Collection entries:
Content starts
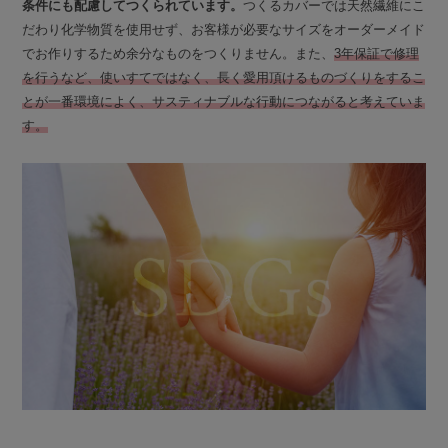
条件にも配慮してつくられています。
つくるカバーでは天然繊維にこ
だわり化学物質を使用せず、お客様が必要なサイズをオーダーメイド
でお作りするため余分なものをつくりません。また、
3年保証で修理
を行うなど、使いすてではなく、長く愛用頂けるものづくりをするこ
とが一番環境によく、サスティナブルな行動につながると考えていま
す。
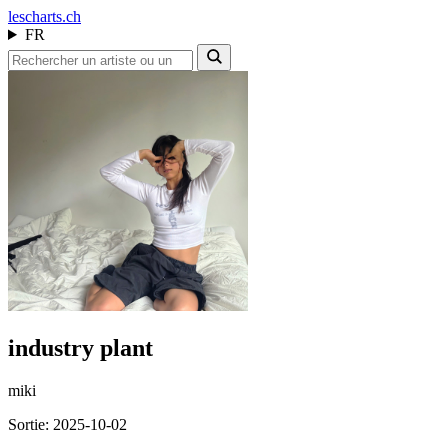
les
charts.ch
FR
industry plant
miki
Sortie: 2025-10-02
Content ends
Content starts
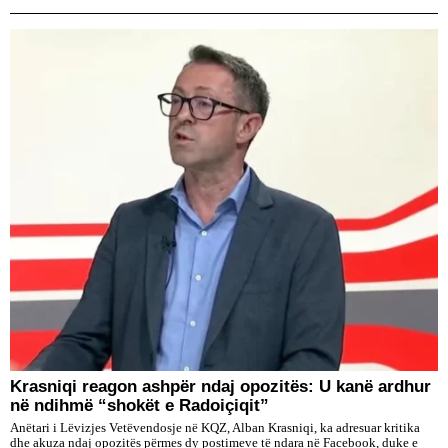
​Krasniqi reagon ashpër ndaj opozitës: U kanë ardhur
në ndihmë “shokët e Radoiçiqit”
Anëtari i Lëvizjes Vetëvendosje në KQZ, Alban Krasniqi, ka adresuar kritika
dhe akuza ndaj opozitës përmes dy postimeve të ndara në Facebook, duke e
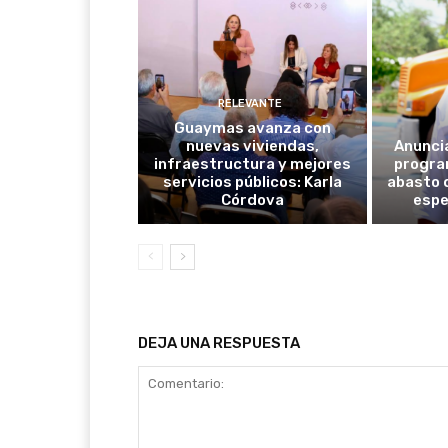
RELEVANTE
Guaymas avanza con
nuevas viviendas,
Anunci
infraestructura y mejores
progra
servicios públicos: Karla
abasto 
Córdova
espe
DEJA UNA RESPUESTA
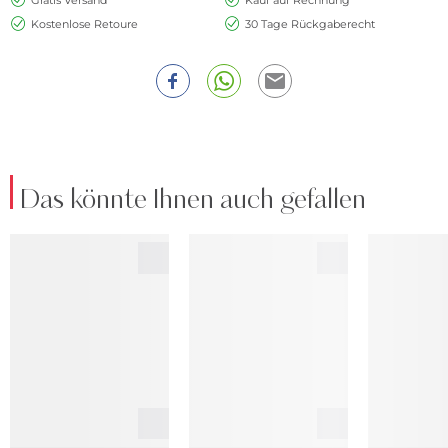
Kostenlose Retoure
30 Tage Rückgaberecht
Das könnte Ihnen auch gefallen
Content ends
Content starts
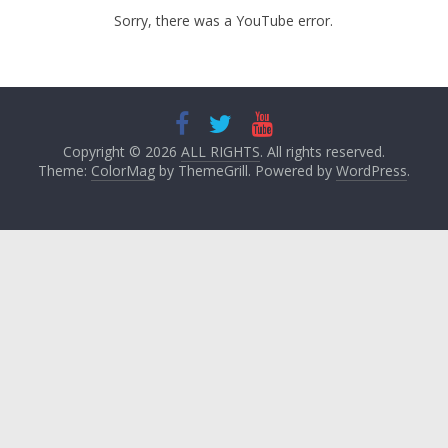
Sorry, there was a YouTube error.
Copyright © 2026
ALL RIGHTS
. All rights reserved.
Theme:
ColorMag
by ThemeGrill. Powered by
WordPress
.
Content ends
TASK ▸ Reproduce everything in the records from the line containing "U kanë ardhur" down to the line containing "DEJA UNA RESPUESTA", including both of those lines. Leave the pictures out of your answer.

TASK RESULT ▸
​Krasniqi reagon ashpër ndaj opozitës: U kanë ardhur
në ndihmë “shokët e Radoiçiqit”
Anëtari i Lëvizjes Vetëvendosje në KQZ, Alban Krasniqi, ka adresuar kritika
dhe akuza ndaj opozitës përmes dy postimeve të ndara në Facebook, duke e
RELEVANTE
Guaymas avanza con
nuevas viviendas,
Anunci
infraestructura y mejores
progra
servicios públicos: Karla
abasto 
Córdova
espe
DEJA UNA RESPUESTA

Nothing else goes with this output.